“Story is a collection of meanings. Nothing is random” – Al Watt.
The following day after my writing workshop with Al, I sat at an outdoor cafe across from an auto-body shop. Emblazoned in bold yellow letters I read: “We meet people by accident.”
If I learned anything from my philosophy class then by inductive reasoning then accidents are not random. Life is not random; it is a colleetion of meanings. What is the meaning of life? One answer I’ve come up with is that story telling is a method of healing. Sharing stories is more than making connections with others about our similarities, but the process of telling story and absorbing the art form (as a play, book, dance, painting, music, graffitti) is also the opportunity to resonate the truths within us.
There were random events in my 3-day weekend that I’ve decided to string together in a meaningful way beginning with Friday night when I gathered things that have become a clutter in my life. I got a box and stuffed it full of things I didn’t have much use for anymore: CDs, clothes, wine glasses, a vase – things that use to carry meaning for me, but their memories have faded, and/or the meaning was too painful to keep around – so I’m letting them go.
I was reminded of when my siblings and I had tried to “clean out” my parents’ apartment after my father passed away. The apartment, in my eyes, was littered with things that have collected dust, and/or were forgotten in a corner behind something else. When this thing was brought out into the light, “Hey what about this? Can we get rid of it?” I had cried out to my mother, she would howl, “NO!!! That’s…” and I’d forgotten what meaning or symbolism she had attached to this suddenly-precious material object. That thing held meaning for her. The whole apartment was a collection of chapters of a novel and its sequels.
The next day, Saturday, in my writing workshop I’m confronted with stories belabored by hopeful writers telling of wounds and intrigues. Al’s method of teaching is to awaken the unconscious of its collection of random memories and bringing them forward to the conscious mind and framing them around a structure. I left class with the mantra: “Story is a collection of meanings. Nothing is random”.

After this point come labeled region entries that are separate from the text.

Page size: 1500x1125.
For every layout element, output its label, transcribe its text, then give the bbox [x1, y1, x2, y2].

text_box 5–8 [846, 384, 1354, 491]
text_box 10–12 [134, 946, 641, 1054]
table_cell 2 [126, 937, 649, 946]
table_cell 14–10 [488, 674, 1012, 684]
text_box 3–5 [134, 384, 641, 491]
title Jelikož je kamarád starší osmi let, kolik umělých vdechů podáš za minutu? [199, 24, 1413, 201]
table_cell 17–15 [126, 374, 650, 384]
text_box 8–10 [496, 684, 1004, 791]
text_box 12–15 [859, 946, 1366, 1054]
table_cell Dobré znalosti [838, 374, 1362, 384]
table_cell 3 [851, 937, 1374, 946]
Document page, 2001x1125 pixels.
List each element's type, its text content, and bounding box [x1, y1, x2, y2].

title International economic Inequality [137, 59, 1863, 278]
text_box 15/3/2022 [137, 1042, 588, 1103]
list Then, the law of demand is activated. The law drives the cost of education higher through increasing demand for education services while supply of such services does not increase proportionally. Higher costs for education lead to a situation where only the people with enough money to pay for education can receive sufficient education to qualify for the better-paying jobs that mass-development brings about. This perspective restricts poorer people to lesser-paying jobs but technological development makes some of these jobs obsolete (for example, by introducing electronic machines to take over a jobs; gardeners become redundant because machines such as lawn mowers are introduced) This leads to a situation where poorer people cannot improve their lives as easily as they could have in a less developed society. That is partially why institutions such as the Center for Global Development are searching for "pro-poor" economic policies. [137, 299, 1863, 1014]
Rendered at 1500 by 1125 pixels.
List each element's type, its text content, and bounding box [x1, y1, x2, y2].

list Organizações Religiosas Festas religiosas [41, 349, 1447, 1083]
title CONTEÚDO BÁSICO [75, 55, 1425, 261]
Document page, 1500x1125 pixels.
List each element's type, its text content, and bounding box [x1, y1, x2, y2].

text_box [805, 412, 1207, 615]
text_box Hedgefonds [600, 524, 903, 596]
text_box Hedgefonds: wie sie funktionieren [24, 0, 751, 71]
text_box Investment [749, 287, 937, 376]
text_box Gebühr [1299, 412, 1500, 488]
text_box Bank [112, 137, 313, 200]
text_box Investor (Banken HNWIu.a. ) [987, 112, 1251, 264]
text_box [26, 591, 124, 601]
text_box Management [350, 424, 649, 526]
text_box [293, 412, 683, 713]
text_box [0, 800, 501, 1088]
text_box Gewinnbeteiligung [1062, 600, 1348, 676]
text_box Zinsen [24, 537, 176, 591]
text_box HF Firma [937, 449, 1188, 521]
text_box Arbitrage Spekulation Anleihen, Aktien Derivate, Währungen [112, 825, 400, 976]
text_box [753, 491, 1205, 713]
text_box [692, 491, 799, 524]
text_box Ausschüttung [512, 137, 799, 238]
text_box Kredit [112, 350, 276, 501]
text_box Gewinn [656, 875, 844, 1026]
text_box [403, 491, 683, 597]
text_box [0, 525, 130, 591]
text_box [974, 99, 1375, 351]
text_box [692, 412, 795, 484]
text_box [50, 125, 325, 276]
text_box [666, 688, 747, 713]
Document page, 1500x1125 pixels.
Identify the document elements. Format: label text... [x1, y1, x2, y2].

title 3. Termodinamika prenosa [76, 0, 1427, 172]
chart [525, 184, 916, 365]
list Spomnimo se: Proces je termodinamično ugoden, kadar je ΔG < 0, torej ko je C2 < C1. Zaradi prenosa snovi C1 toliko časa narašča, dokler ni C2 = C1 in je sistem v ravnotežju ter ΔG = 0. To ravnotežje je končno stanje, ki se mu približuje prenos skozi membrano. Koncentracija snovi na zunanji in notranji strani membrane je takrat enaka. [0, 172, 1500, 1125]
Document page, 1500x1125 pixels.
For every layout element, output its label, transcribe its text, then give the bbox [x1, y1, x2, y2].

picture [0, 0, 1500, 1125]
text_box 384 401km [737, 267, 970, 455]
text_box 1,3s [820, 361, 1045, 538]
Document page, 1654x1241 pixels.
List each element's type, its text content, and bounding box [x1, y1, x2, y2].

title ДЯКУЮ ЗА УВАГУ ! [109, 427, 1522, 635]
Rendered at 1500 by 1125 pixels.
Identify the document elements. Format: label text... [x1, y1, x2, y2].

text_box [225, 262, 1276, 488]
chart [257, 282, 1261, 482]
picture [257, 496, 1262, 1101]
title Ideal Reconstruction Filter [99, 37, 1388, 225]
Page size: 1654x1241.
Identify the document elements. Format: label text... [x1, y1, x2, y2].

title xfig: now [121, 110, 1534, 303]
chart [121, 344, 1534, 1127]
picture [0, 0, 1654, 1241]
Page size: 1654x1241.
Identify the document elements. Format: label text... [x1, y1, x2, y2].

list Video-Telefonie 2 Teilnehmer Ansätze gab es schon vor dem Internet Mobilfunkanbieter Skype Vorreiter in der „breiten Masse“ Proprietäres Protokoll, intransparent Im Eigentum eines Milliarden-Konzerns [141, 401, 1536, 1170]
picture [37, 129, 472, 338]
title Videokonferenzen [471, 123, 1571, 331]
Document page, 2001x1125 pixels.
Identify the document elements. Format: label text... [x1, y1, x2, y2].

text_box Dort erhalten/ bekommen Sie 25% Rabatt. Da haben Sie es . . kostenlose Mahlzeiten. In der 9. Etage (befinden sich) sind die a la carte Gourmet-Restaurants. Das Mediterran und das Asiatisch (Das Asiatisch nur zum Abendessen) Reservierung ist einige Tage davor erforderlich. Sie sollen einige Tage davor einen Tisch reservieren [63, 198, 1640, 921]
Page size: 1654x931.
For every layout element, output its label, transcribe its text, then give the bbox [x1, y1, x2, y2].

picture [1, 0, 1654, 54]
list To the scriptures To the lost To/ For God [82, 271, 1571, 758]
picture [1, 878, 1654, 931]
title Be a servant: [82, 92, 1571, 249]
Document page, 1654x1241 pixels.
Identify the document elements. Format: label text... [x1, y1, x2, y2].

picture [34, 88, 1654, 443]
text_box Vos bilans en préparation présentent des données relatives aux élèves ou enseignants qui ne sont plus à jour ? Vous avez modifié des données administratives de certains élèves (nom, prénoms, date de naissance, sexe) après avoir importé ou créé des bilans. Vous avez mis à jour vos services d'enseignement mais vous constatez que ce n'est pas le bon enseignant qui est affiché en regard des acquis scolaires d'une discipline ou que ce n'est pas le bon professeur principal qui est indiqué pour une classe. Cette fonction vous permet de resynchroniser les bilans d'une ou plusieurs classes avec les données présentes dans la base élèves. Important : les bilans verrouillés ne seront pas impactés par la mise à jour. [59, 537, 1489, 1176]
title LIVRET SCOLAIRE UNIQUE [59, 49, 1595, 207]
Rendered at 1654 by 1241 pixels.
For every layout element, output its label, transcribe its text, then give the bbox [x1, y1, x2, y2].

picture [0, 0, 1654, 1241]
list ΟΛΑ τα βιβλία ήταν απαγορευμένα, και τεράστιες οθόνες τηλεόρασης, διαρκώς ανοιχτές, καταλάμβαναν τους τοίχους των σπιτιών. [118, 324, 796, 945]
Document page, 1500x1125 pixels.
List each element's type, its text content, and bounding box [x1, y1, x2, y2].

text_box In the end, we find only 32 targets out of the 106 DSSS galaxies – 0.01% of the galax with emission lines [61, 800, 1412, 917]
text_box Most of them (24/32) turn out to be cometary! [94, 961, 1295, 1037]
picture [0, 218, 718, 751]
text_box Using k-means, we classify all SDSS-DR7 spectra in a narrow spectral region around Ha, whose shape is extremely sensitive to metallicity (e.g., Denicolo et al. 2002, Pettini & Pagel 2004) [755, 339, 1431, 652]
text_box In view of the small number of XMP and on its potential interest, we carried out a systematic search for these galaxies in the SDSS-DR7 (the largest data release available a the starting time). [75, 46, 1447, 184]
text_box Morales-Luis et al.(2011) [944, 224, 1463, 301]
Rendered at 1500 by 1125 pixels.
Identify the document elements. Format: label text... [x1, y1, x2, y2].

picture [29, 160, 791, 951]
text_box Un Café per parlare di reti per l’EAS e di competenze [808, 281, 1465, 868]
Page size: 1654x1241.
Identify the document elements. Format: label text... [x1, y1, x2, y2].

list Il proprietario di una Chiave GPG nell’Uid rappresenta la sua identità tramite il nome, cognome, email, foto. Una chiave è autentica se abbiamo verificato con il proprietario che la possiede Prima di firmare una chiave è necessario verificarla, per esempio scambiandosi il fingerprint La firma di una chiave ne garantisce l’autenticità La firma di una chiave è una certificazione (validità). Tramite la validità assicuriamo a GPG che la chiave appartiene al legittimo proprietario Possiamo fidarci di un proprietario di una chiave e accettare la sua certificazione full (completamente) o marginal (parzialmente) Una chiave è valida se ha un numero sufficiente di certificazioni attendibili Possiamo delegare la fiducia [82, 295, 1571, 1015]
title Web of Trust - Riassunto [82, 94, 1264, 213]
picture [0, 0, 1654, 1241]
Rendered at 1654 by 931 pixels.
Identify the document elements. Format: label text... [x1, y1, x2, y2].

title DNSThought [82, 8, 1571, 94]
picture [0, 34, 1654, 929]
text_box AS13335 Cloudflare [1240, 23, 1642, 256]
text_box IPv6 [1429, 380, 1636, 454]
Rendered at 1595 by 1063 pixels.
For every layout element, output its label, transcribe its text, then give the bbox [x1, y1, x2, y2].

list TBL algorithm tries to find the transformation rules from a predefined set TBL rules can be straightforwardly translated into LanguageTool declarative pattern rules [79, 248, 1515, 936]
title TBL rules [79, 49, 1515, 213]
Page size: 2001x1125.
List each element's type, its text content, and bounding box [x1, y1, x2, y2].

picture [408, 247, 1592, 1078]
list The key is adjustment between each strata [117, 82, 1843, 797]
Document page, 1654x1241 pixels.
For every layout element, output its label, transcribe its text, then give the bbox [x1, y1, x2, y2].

Sunday morning, I brought my collection of “unwanted meanings” to the thrift store. I browsed through the titles of books at the back and by accident found a book by Caroline Myss called “Why People Don’t Heal And How They Can Heal”. (I’m a quarter of the way through the book now.) In my process of shedding a layer of dead things I was healing with letting go. Whenever I’m going through a catharsis like this I also try to be consicous of how it is reflected in my art. If I’m humble enough I can see reflections of where ART illuminates LIFE. (I’ve been rewriting the scene of a dying man who has accepted his death, but an aspect of his reality is his family is not yet ready to let him go.) Thus as it is with healing, we’re probably not yet ready to let go of our illnesses.
In her practice of energy medicine Caroline Myss states that “your biography becomes your biology” meaning that our beliefs manifests in our cells and can alter our DNA accordingly.
“As terrifying as disease is, it is also an invitation to enter into the nature of mystery. Our lives are made up of a scries of mysteries that we are meant to explore but that are meant to remain unsolved. We are meant to live with the questions we have about our lives, even use them as companions, and allow them to lead us into the deepest recesses of our nature, wherein we discover the Sacred. I hope that this book will help you find new ways of framing the meaning of illness and other life challenges and help you move deeper into your mysteries and further along your personal path toward spiritual mastery.” – Caroline Myss, “Why People Don’t Heal And How They Can”. I can see how there are many aspiring writers who want to share their stories because the process of getting it down is therapy. But it’s not whole until it has come alive in its true form: a published novel, a staged play, or recorded music. Ah… I think I should switch to drawing or painting, because it might be easier for me to express the story in an image with lines and light, then framing the picture and putting it up. This writing thing (aka healing) is damn hard. Why would anyone want to do it? That would mean change, which leads to growth, which is then expansion – and POP! goes the balloon; or it can fly away, way up in the sky – free like a bird.